Indeed; this is what makes 4Suite's cDomlette so fast.
Of course, if you use a C++ parser (say, Xerces), and then create
wrapper objects around the tree that Xerces produces, you lose some of
the advantages by creating more objects than necessary.
Regards,
Martin
I can definitely agree with this. While the XML work I've been doing
has also involved DOM operations (parsing isn't interesting on its
own, after all), I've seen the performance of different packages in
order of decreasing speed to be: cDomlette, minidom, 4DOM. However,
I'm deliberately not using the extra functionality of 4DOM.
[...]
> When completed, it still gives you a Python-conforming DOM tree. That
> DOM tree misses some of the DOM functionality, though, that's why they
> call it a Domlette.
Still, cDomlette does have things like importNode which are missing
from minidom (which at least was missing from PyXML a couple of
releases ago).
Paul
And cDomlette produces document representations that can be
manipulated using standards-compliant APIs, too, for those of us that
care about that kind of thing.
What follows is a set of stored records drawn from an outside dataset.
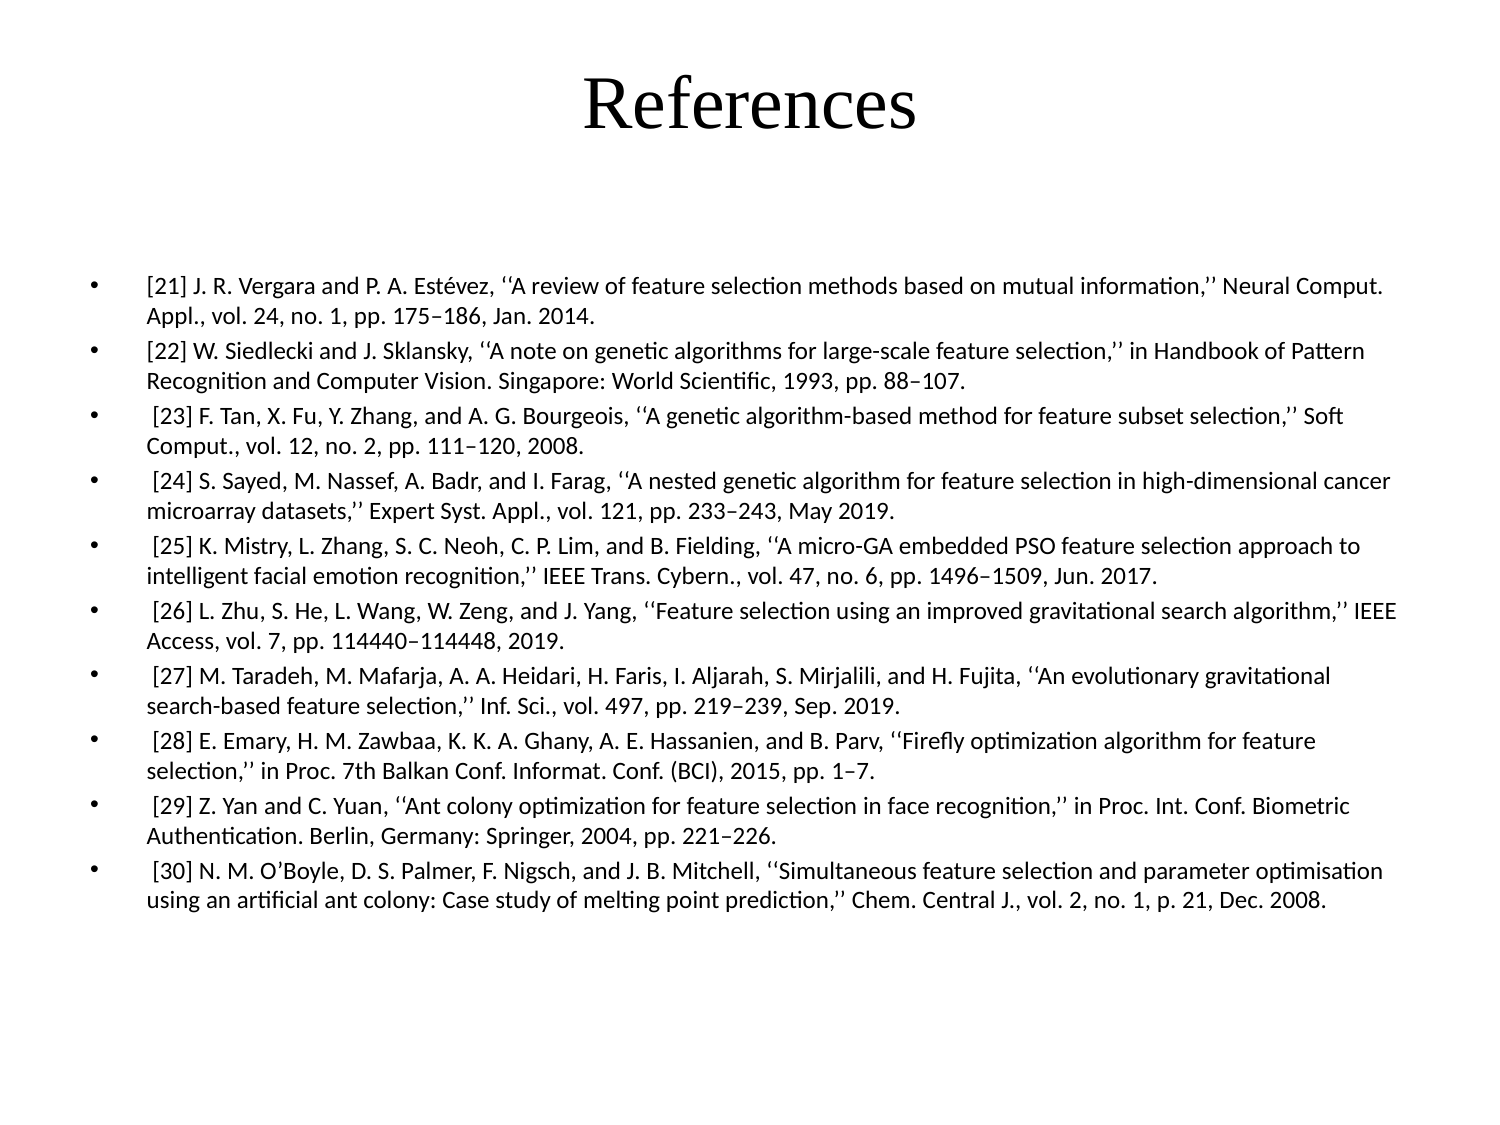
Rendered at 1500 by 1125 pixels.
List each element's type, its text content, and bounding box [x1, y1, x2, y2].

title References [75, 45, 1425, 233]
list [21] J. R. Vergara and P. A. Estévez, ‘‘A review of feature selection methods based on mutual information,’’ Neural Comput. Appl., vol. 24, no. 1, pp. 175–186, Jan. 2014. [22] W. Siedlecki and J. Sklansky, ‘‘A note on genetic algorithms for large-scale feature selection,’’ in Handbook of Pattern Recognition and Computer Vision. Singapore: World Scientific, 1993, pp. 88–107. [23] F. Tan, X. Fu, Y. Zhang, and A. G. Bourgeois, ‘‘A genetic algorithm-based method for feature subset selection,’’ Soft Comput., vol. 12, no. 2, pp. 111–120, 2008. [24] S. Sayed, M. Nassef, A. Badr, and I. Farag, ‘‘A nested genetic algorithm for feature selection in high-dimensional cancer microarray datasets,’’ Expert Syst. Appl., vol. 121, pp. 233–243, May 2019. [25] K. Mistry, L. Zhang, S. C. Neoh, C. P. Lim, and B. Fielding, ‘‘A micro-GA embedded PSO feature selection approach to intelligent facial emotion recognition,’’ IEEE Trans. Cybern., vol. 47, no. 6, pp. 1496–1509, Jun. 2017. [26] L. Zhu, S. He, L. Wang, W. Zeng, and J. Yang, ‘‘Feature selection using an improved gravitational search algorithm,’’ IEEE Access, vol. 7, pp. 114440–114448, 2019. [27] M. Taradeh, M. Mafarja, A. A. Heidari, H. Faris, I. Aljarah, S. Mirjalili, and H. Fujita, ‘‘An evolutionary gravitational search-based feature selection,’’ Inf. Sci., vol. 497, pp. 219–239, Sep. 2019. [28] E. Emary, H. M. Zawbaa, K. K. A. Ghany, A. E. Hassanien, and B. Parv, ‘‘Firefly optimization algorithm for feature selection,’’ in Proc. 7th Balkan Conf. Informat. Conf. (BCI), 2015, pp. 1–7. [29] Z. Yan and C. Yuan, ‘‘Ant colony optimization for feature selection in face recognition,’’ in Proc. Int. Conf. Biometric Authentication. Berlin, Germany: Springer, 2004, pp. 221–226. [30] N. M. O’Boyle, D. S. Palmer, F. Nigsch, and J. B. Mitchell, ‘‘Simultaneous feature selection and parameter optimisation using an artificial ant colony: Case study of melting point prediction,’’ Chem. Central J., vol. 2, no. 1, p. 21, Dec. 2008. [75, 262, 1425, 1005]
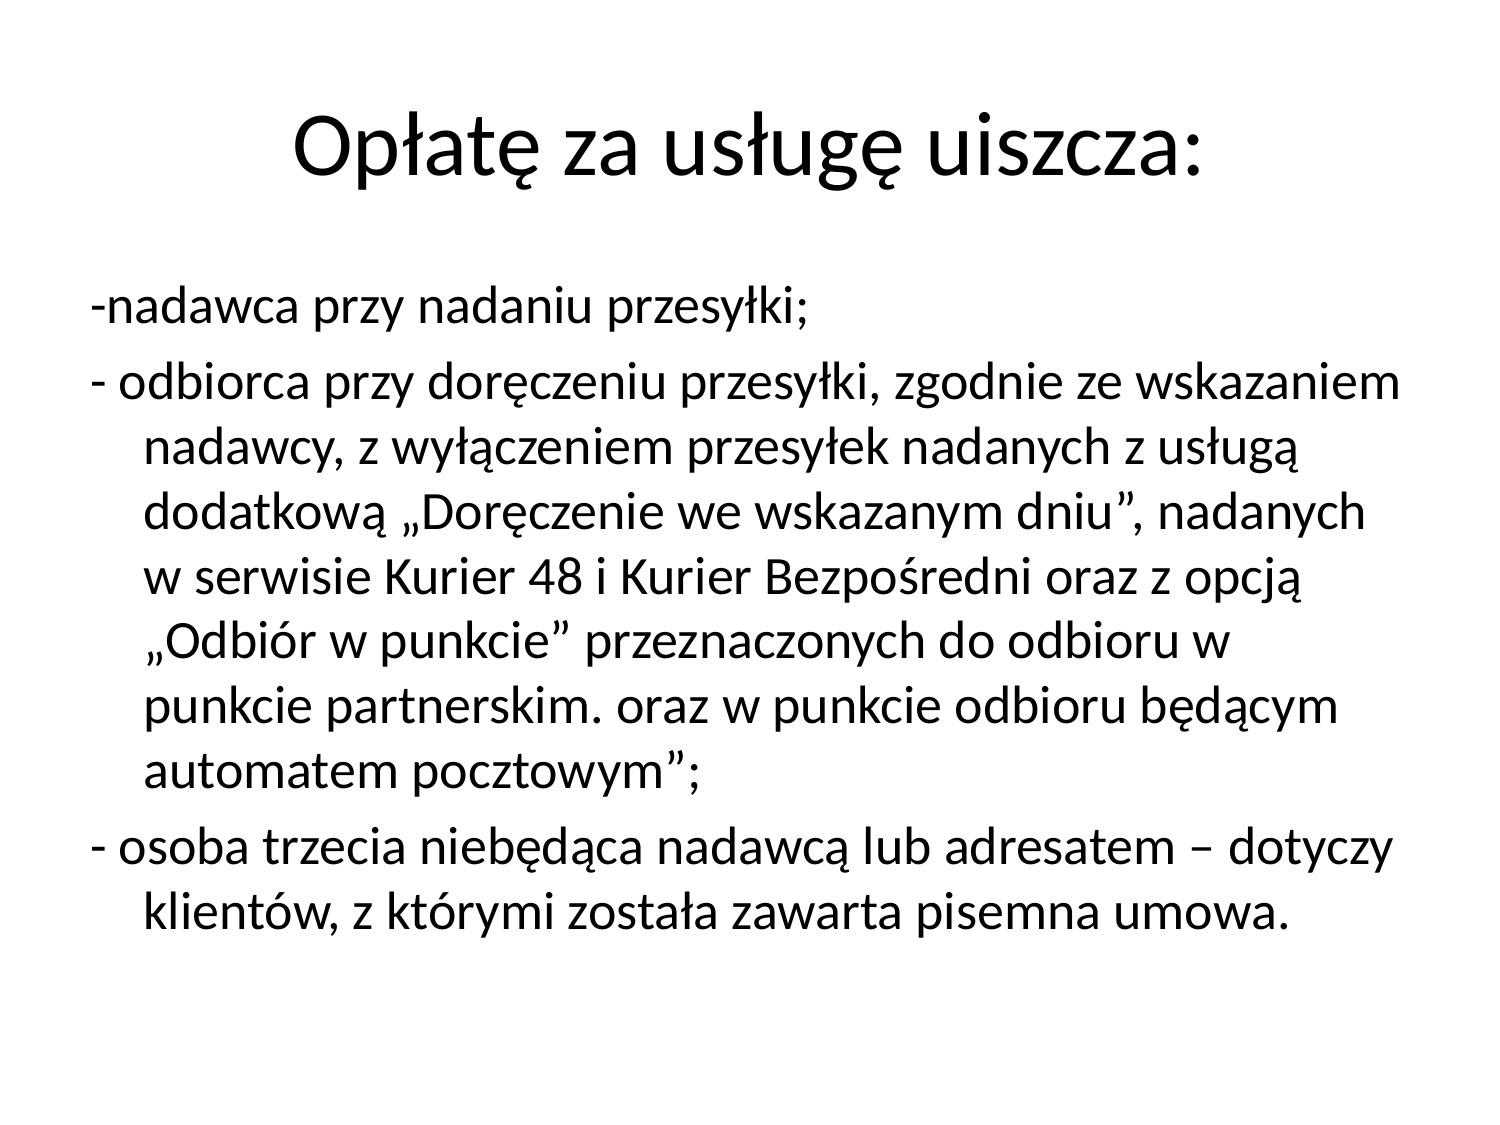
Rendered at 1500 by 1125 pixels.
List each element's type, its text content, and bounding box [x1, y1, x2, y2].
Hats off to Fourthought! :-)
Paul
Quick question... I've got benchmark results for most of the options, but I haven't been able to track down cDomlette yet (google didn't turn up any obvious links). Does anyone know where I can download it (and the documentation :-) I'll post my benchmarks in a couple of days...
-- bjorn
> Quick question... I've got benchmark results for most of the
> options, but I haven't been able to track down cDomlette yet (google
> didn't turn up any obvious links). Does anyone know where I can
> download it (and the documentation :-) I'll post my benchmarks in a
> couple of days...
It's part for 4Suite, www.4Suite.org. If you download the 4Suite beta
(which you should), it is in Ft.Lib.cDomlette. You can find usage
examples in
http://uche.ogbuji.net:8080/uche.ogbuji.net/tech/akara/pyxml/domlettes
Regards,
Martin
What Martin said.
I just want to point out another friendly introduction.
http://www.xml.com/pub/a/2002/10/16/py-xml.html
And if you use Python 2.2 you may also want to see my tips on using
generators with DOM, which often give a speed advantage.
http://www.xml.com/pub/a/2003/01/08/py-xml.html
--Uche
http://uche.ogbuji.net